WHAT TO WORK ON:
A – Answer these questions from the forum reply on RRBS data and Bismark:
(i) According to the reply, what does the Bismark website offer for comparing results?
(ii) How many bisulfite-converted strands can bisulfite treatment and PCR amplification give rise to for a given locus?
(iii) By default, how many read alignments does Bismark perform, and to which strands?
B – From the forum reply on RRBS data and Bismark, repeat the part that opens with the words containing "10 months ago" and closes with "compare your results.".

EXCERPTED TEXT:
===============

10 months ago by
It sounds like you need to familiarize yourself a bit more with the data and data formats for RRBS.
The QC protocol and a paper by the Bismark authors will help you understand the biases you should be looking out for and the Bismark website itself also offers a couple of sample HTML output files to which you could compare your results.
To understand what CHG* etc. stand for, you'll find plenty of information in the Bismark publication and the Bismark user guide, that includes, for example, the following paragraph:
Bisulfite treatment of DNA and subsequent PCR amplification can give rise to four (bisulfite converted) strands for a given locus. Depending on the adapters used, BS-Seq libraries can be constructed in two different ways:
- If a library is directional, only reads which are (bisulfite converted) versions of the original top strand (OT) or the original bottom strand (OB) will be sequenced. Even though the strands complementary to OT (CTOT) and OB (CTOB) are generated in the BS-PCR step they will not be sequenced as they carry the wrong kind of adapter at their 5’-end. By default, Bismark performs only 2 read alignments to the OT and OB strands, thereby ignoring alignments coming from the complementary strands as they should theoretically not be present in the BS-Seq library in question.

===============

SUPPLIED ENTRIES:
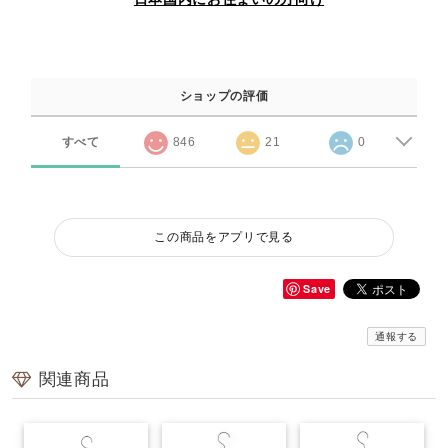
ショップの評価
すべて
846
21
0
この商品をアプリで見る
Save
通報する
関連商品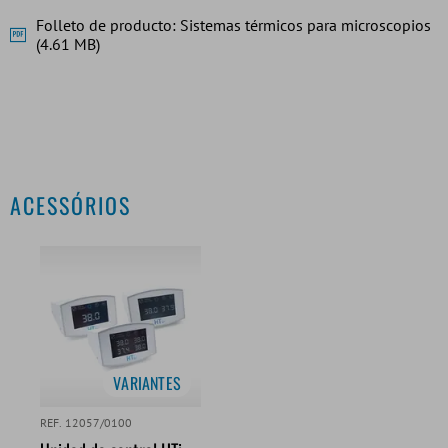
Folleto de producto: Sistemas térmicos para microscopios
(4.61 MB)
ACESSÓRIOS
VARIANTES
REF. 12057/0100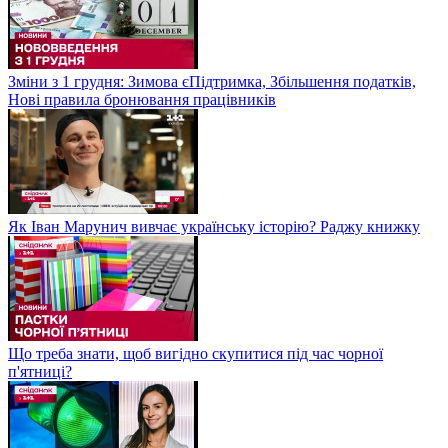
Зміни з 1 грудня: Зимова єПідтримка, Збільшення податків,
Нові правила бронювання працівників
Як Іван Марунич вивчає українську історію? Раджу книжку
Що треба знати, щоб вигідно скупитися під час чорної
п'ятниці?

===============

ANSWERS FOR THIS EXERCISE:
A –
(i) A couple of sample HTML output files.
(ii) Four.
(iii) Two, to the original top (OT) and original bottom (OB) strands.

B –
10 months ago by
It sounds like you need to familiarize yourself a bit more with the data and data formats for RRBS.
The QC protocol and a paper by the Bismark authors will help you understand the biases you should be looking out for and the Bismark website itself also offers a couple of sample HTML output files to which you could compare your results.